Mercury Prize moments: Former winners on making the most out of the award

Mercury Prize moments: Former winners on making the most out of the award

Ahead of tonight’s (September 14) Mercury Prize award, Music Week has spoken to labels, managers and artists involved in four previous winning albums. Here they give their insight on how to make the most of taking the album prize…

Benjamin Clementine - At Least for Now - 2015
The singer’s Virgin EMI product manager, Gilbert Johnson, explains how Clementine’s distinctive croon triumphed over Wolf Alice and Florence + The Machine...
With the win, we went from selling a few hundred copies a week to 5,000 and we charted inside the Top 40. We’d been having a lot of conversations with media, but we didn’t milk it. We serviced another single, and we had our outdoor campaign running. The Mercury really helped in the US, it pushed the album over there. We didn’t chase any chart position on the first one, and [follow-up I Tell A Fly, out September 29] is exactly the same. He’s not a pop star just because he’s won a Mercury Prize, so why force it?

Alt-J - An Awesome Wave - 2012
Alt-rock boffins Alt-J are up for the 2017 prize. But five years ago they were unlikely winners, says manager Stephen Taverner…
The sales really kicked in after the ceremony, because that’s when people really listened to the album. The very next day I got up very early and starting ringing the record company and asking how much money they were going to up the marketing budget by. The label went for it big time. They were only a small independent at the time [Infectious has since been bought by BMG] and, as soon as we won it, they just went hell for leather and put their houses on it.

Klaxons - Myths of the Near Future - 2007
New ravers Klaxons were surprise winners in 2007, beating Amy Winehouse.

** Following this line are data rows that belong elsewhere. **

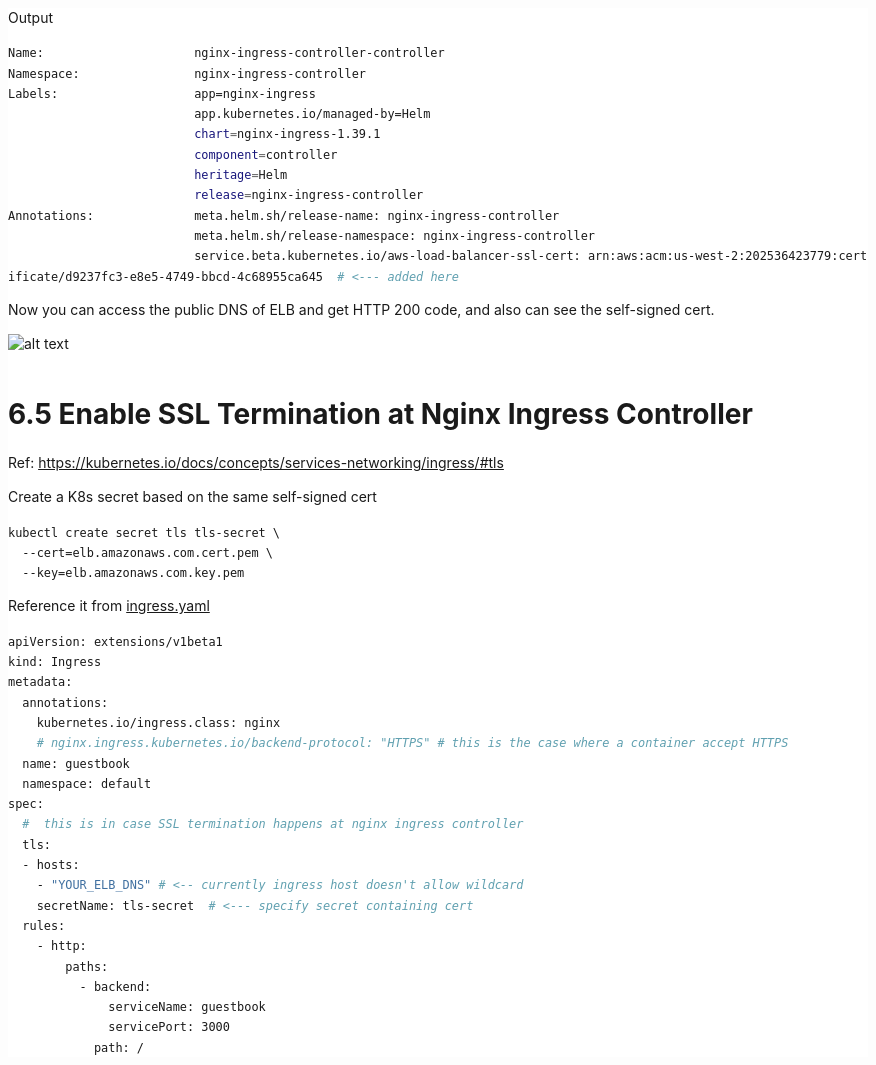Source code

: Output
```sh
Name:                     nginx-ingress-controller-controller
Namespace:                nginx-ingress-controller
Labels:                   app=nginx-ingress
                          app.kubernetes.io/managed-by=Helm
                          chart=nginx-ingress-1.39.1
                          component=controller
                          heritage=Helm
                          release=nginx-ingress-controller
Annotations:              meta.helm.sh/release-name: nginx-ingress-controller
                          meta.helm.sh/release-namespace: nginx-ingress-controller
                          service.beta.kubernetes.io/aws-load-balancer-ssl-cert: arn:aws:acm:us-west-2:202536423779:certificate/d9237fc3-e8e5-4749-bbcd-4c68955ca645  # <--- added here
```

Now you can access the public DNS of ELB and get HTTP 200 code, and also can see the self-signed cert.


![alt text](../imgs/elb_https.png "K8s Architecture")


# 6.5 Enable SSL Termination at Nginx Ingress Controller

Ref: https://kubernetes.io/docs/concepts/services-networking/ingress/#tls

Create a K8s secret based on the same self-signed cert
```
kubectl create secret tls tls-secret \
  --cert=elb.amazonaws.com.cert.pem \
  --key=elb.amazonaws.com.key.pem
```

Reference it from [ingress.yaml](ingress.yaml)
```sh
apiVersion: extensions/v1beta1
kind: Ingress
metadata:
  annotations:
    kubernetes.io/ingress.class: nginx
    # nginx.ingress.kubernetes.io/backend-protocol: "HTTPS" # this is the case where a container accept HTTPS
  name: guestbook
  namespace: default
spec:
  #  this is in case SSL termination happens at nginx ingress controller
  tls:
  - hosts:
    - "YOUR_ELB_DNS" # <-- currently ingress host doesn't allow wildcard
    secretName: tls-secret  # <--- specify secret containing cert
  rules:
    - http:
        paths:
          - backend:
              serviceName: guestbook
              servicePort: 3000 
            path: /
```
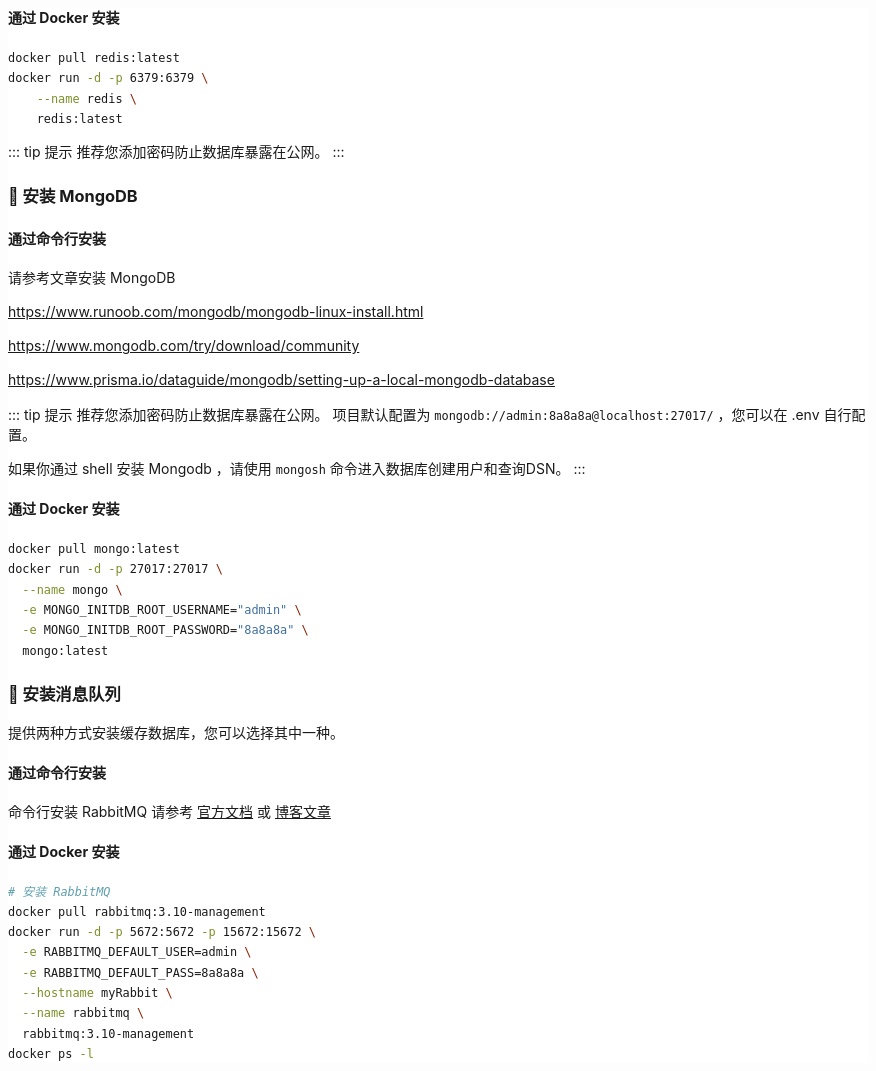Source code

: #### 通过 Docker 安装

```bash
docker pull redis:latest
docker run -d -p 6379:6379 \
    --name redis \
    redis:latest
```

::: tip 提示
推荐您添加密码防止数据库暴露在公网。
:::

### 🥕 安装 MongoDB

#### 通过命令行安装

请参考文章安装 MongoDB

https://www.runoob.com/mongodb/mongodb-linux-install.html

https://www.mongodb.com/try/download/community

https://www.prisma.io/dataguide/mongodb/setting-up-a-local-mongodb-database

::: tip 提示
推荐您添加密码防止数据库暴露在公网。
项目默认配置为 `mongodb://admin:8a8a8a@localhost:27017/` ，您可以在 .env 自行配置。

如果你通过 shell 安装 Mongodb ，请使用 `mongosh` 命令进入数据库创建用户和查询DSN。
:::

#### 通过 Docker 安装

```bash
docker pull mongo:latest
docker run -d -p 27017:27017 \
  --name mongo \
  -e MONGO_INITDB_ROOT_USERNAME="admin" \
  -e MONGO_INITDB_ROOT_PASSWORD="8a8a8a" \
  mongo:latest

```

### 🐰 安装消息队列

提供两种方式安装缓存数据库，您可以选择其中一种。

#### 通过命令行安装

命令行安装 RabbitMQ 请参考 [官方文档](https://www.rabbitmq.com/install-debian.html)
或 [博客文章](https://www.leeks.info/zh_CN/latest/Linux_Notes/rabbitmq/RabbitMQ.html)

#### 通过 Docker 安装

```bash
# 安装 RabbitMQ
docker pull rabbitmq:3.10-management
docker run -d -p 5672:5672 -p 15672:15672 \
  -e RABBITMQ_DEFAULT_USER=admin \
  -e RABBITMQ_DEFAULT_PASS=8a8a8a \
  --hostname myRabbit \
  --name rabbitmq \
  rabbitmq:3.10-management
docker ps -l

```  

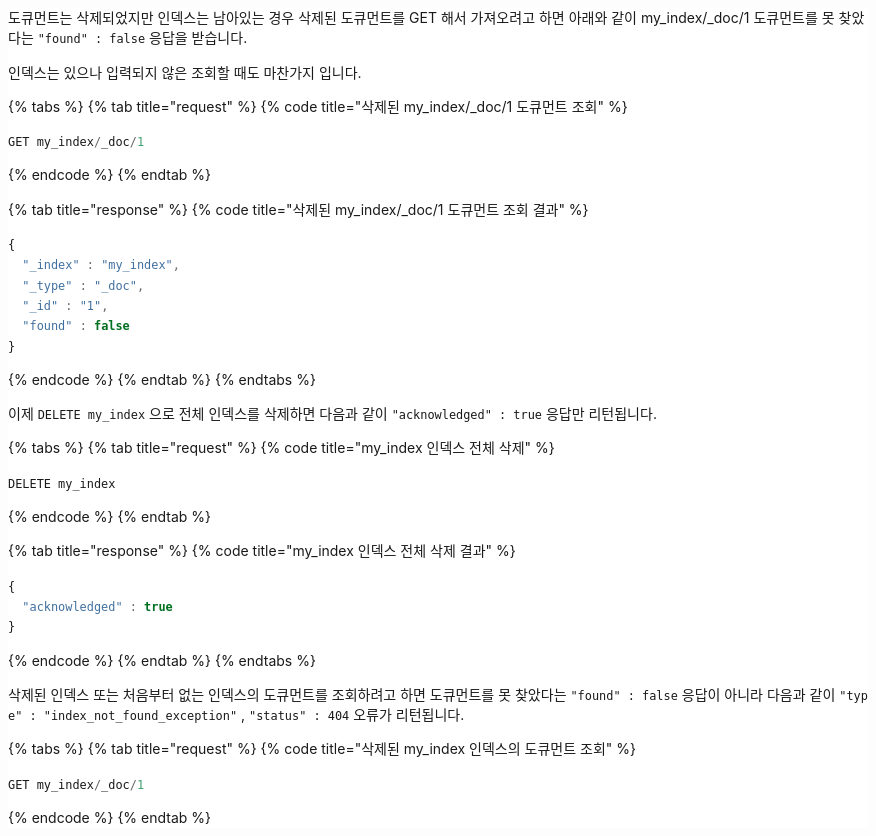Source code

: 도큐먼트는 삭제되었지만 인덱스는 남아있는 경우 삭제된 도큐먼트를 GET 해서 가져오려고 하면 아래와 같이 my\_index/\_doc/1 도큐먼트를 못 찾았다는 `"found" : false` 응답을 받습니다.&#x20;

인덱스는 있으나 입력되지 않은 조회할 때도 마찬가지 입니다.

{% tabs %}
{% tab title="request" %}
{% code title="삭제된 my_index/_doc/1 도큐먼트 조회" %}
```javascript
GET my_index/_doc/1
```
{% endcode %}
{% endtab %}

{% tab title="response" %}
{% code title="삭제된 my_index/_doc/1 도큐먼트 조회 결과" %}
```javascript
{
  "_index" : "my_index",
  "_type" : "_doc",
  "_id" : "1",
  "found" : false
}
```
{% endcode %}
{% endtab %}
{% endtabs %}

이제 `DELETE my_index` 으로 전체 인덱스를 삭제하면 다음과 같이 `"acknowledged" : true` 응답만 리턴됩니다.

{% tabs %}
{% tab title="request" %}
{% code title="my_index 인덱스 전체 삭제" %}
```javascript
DELETE my_index
```
{% endcode %}
{% endtab %}

{% tab title="response" %}
{% code title="my_index 인덱스 전체 삭제 결과" %}
```javascript
{
  "acknowledged" : true
}
```
{% endcode %}
{% endtab %}
{% endtabs %}

삭제된 인덱스 또는 처음부터 없는 인덱스의 도큐먼트를 조회하려고 하면 도큐먼트를 못 찾았다는 `"found" : false` 응답이 아니라 다음과 같이 `"type" : "index_not_found_exception"` , `"status" : 404` 오류가 리턴됩니다.

{% tabs %}
{% tab title="request" %}
{% code title="삭제된 my_index 인덱스의 도큐먼트 조회" %}
```javascript
GET my_index/_doc/1
```
{% endcode %}
{% endtab %}
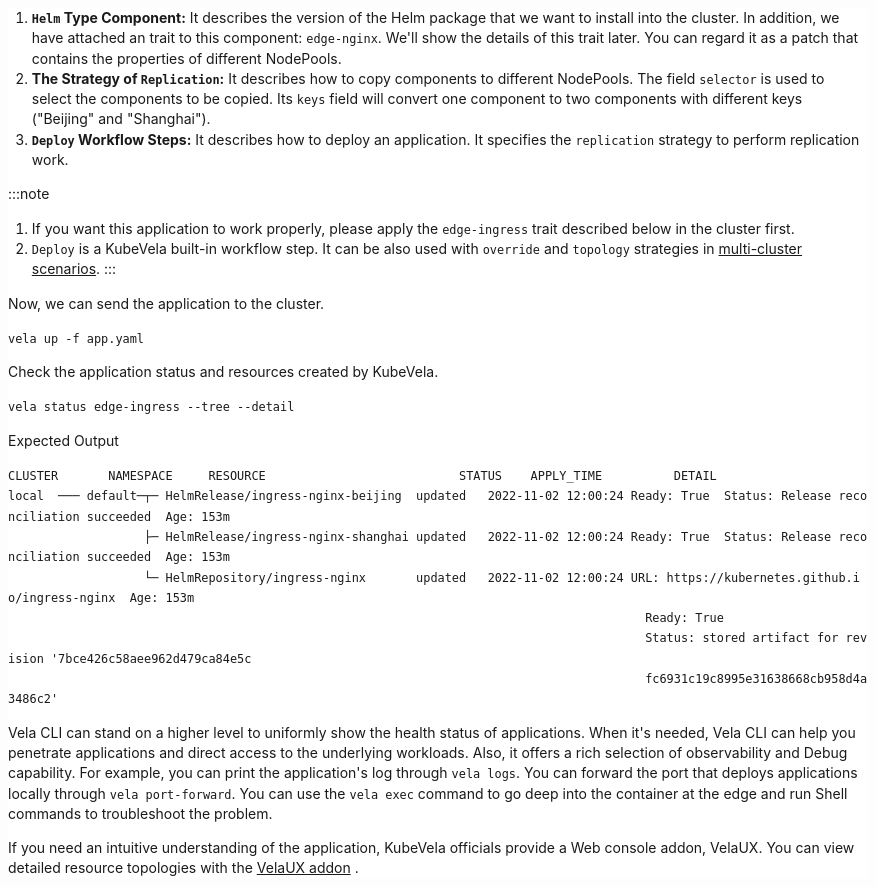 1. **`Helm` Type Component:** It describes the version of the Helm package that we want to install into the cluster. In addition, we have attached an trait to this component: `edge-nginx`. We'll show the details of this trait later. You can regard it as a patch that contains the properties of different NodePools.
2. **The Strategy of `Replication`:** It describes how to copy components to different NodePools. The field `selector` is used to select the components to be copied. Its `keys` field will convert one component to two components with different keys ("Beijing" and "Shanghai").
3. **`Deploy` Workflow Steps:** It describes how to deploy an application. It specifies the `replication` strategy to perform replication work.

:::note
1.	If you want this application to work properly, please apply the `edge-ingress` trait described below in the cluster first.
2.	`Deploy` is a KubeVela built-in workflow step. It can be also used with `override` and `topology` strategies in [multi-cluster scenarios](https://kubevela.net/docs/case-studies/multi-cluster).
:::
 
Now, we can send the application to the cluster.

```shell
vela up -f app.yaml
```
Check the application status and resources created by KubeVela.
```
vela status edge-ingress --tree --detail
```

Expected Output

```shell
CLUSTER       NAMESPACE     RESOURCE                           STATUS    APPLY_TIME          DETAIL
local  ─── default─┬─ HelmRelease/ingress-nginx-beijing  updated   2022-11-02 12:00:24 Ready: True  Status: Release reconciliation succeeded  Age: 153m
                   ├─ HelmRelease/ingress-nginx-shanghai updated   2022-11-02 12:00:24 Ready: True  Status: Release reconciliation succeeded  Age: 153m
                   └─ HelmRepository/ingress-nginx       updated   2022-11-02 12:00:24 URL: https://kubernetes.github.io/ingress-nginx  Age: 153m
                                                                                         Ready: True
                                                                                         Status: stored artifact for revision '7bce426c58aee962d479ca84e5c
                                                                                         fc6931c19c8995e31638668cb958d4a3486c2'
```
Vela CLI can stand on a higher level to uniformly show the health status of applications. When it's needed, Vela CLI can help you penetrate applications and direct access to the underlying workloads. Also, it offers a rich selection of observability and Debug capability. For example, you can print the application's log through `vela logs`. You can forward the port that deploys applications locally through `vela port-forward`. You can use the `vela exec` command to go deep into the container at the edge and run Shell commands to troubleshoot the problem.

If you need an intuitive understanding of the application, KubeVela officials provide a Web console addon, VelaUX. You can view detailed resource topologies with the [VelaUX addon](https://kubevela.net/zh/docs/reference/addons/velaux) .
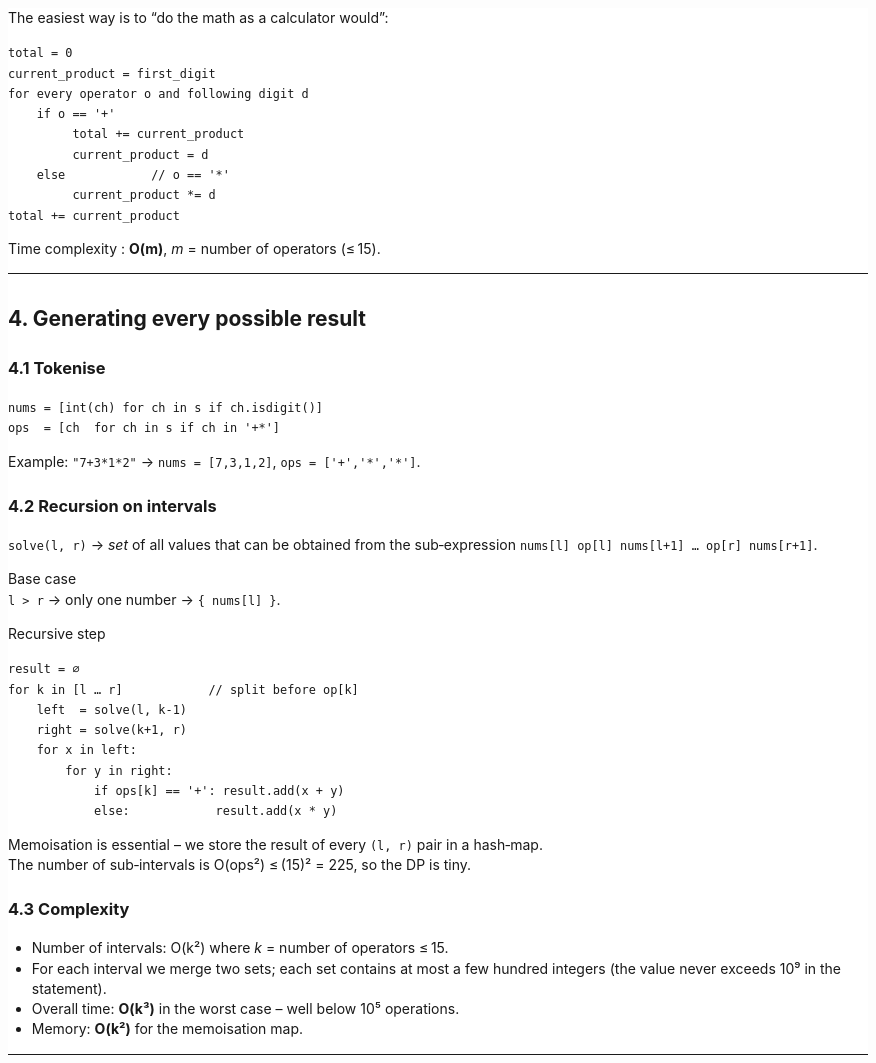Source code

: The easiest way is to “do the math as a calculator would”:

```text
total = 0
current_product = first_digit
for every operator o and following digit d
    if o == '+'
         total += current_product
         current_product = d
    else            // o == '*'
         current_product *= d
total += current_product
```

Time complexity : **O(m)**,  *m* = number of operators (≤ 15).

---

## 4.  Generating every possible result

### 4.1  Tokenise

```
nums = [int(ch) for ch in s if ch.isdigit()]
ops  = [ch  for ch in s if ch in '+*']
```

Example: `"7+3*1*2"` → `nums = [7,3,1,2]`, `ops = ['+','*','*']`.

### 4.2  Recursion on intervals

`solve(l, r)`  → *set* of all values that can be obtained from the sub‑expression
`nums[l] op[l] nums[l+1] … op[r] nums[r+1]`.

Base case  
`l > r`  → only one number → `{ nums[l] }`.

Recursive step  

```
result = ∅
for k in [l … r]            // split before op[k]
    left  = solve(l, k-1)
    right = solve(k+1, r)
    for x in left:
        for y in right:
            if ops[k] == '+': result.add(x + y)
            else:            result.add(x * y)
```

Memoisation is essential – we store the result of every `(l, r)` pair in a hash‑map.  
The number of sub‑intervals is O(ops²) ≤ (15)² = 225, so the DP is tiny.

### 4.3  Complexity

* Number of intervals: O(k²) where *k* = number of operators ≤ 15.  
* For each interval we merge two sets; each set contains at most a few hundred integers (the value never exceeds 10⁹ in the statement).  
* Overall time: **O(k³)** in the worst case – well below 10⁵ operations.  
* Memory: **O(k²)** for the memoisation map.

---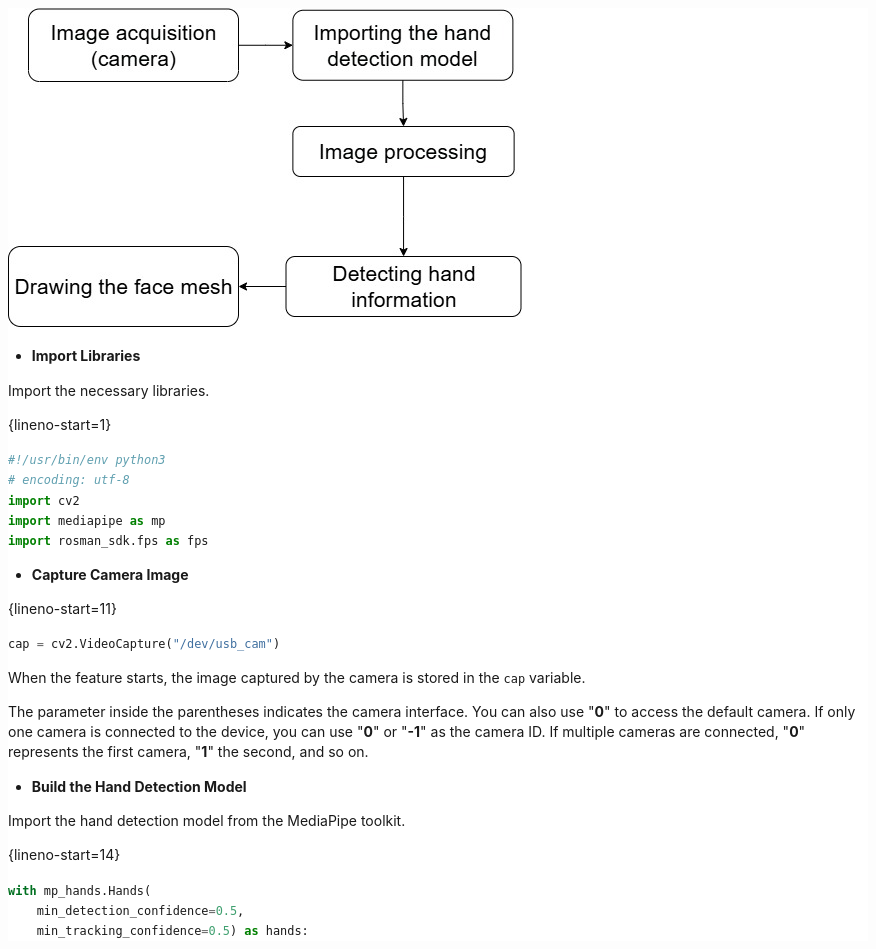 <img src="../_static/media/chapter_7/section_3/image8.jpeg" class="common_img" />

* **Import Libraries**

Import the necessary libraries.

{lineno-start=1}

```python
#!/usr/bin/env python3
# encoding: utf-8
import cv2
import mediapipe as mp
import rosman_sdk.fps as fps
```

* **Capture Camera Image**

{lineno-start=11}

```python
cap = cv2.VideoCapture("/dev/usb_cam")
```

When the feature starts, the image captured by the camera is stored in the `cap` variable.

The parameter inside the parentheses indicates the camera interface. You can also use "**0**" to access the default camera. If only one camera is connected to the device, you can use "**0**" or "**-1**" as the camera ID. If multiple cameras are connected, "**0**" represents the first camera, "**1**" the second, and so on.

* **Build the Hand Detection Model**

Import the hand detection model from the MediaPipe toolkit.

{lineno-start=14}

```python
with mp_hands.Hands(
    min_detection_confidence=0.5,
    min_tracking_confidence=0.5) as hands:
```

Bassist Jamie Reynolds reveals what happened next…
The Mercury Prize has got a lot of respect, and people took us more seriously after it happened, particularly internationally. The change was on an eyebrow-raising level. We were like, We’ve won, that’s the cherry on the cake, let’s move on. Maybe we ended the campaign too soon, it was a slightly weird choice on our part. Perhaps we should have put out another single from the record and kept pushing it.

Suede - Suede - 1993
Britpop godfathers Suede won the second ever Mercury and started the tradition of giving the cheque to charity. Nude Records founder Saul Galpern tells all…
We did see a spike on the back of it, but maybe it wasn’t as enormous as people would imagine would happen. They were already a big music press band, but a lot of broadsheets and tabloids covered it. That helped. They became page three news, rather than page 25 in the music section. There was also a retail plot back then which there isn’t so much now. When we won it that definitely did help put it back front of store and front of rack.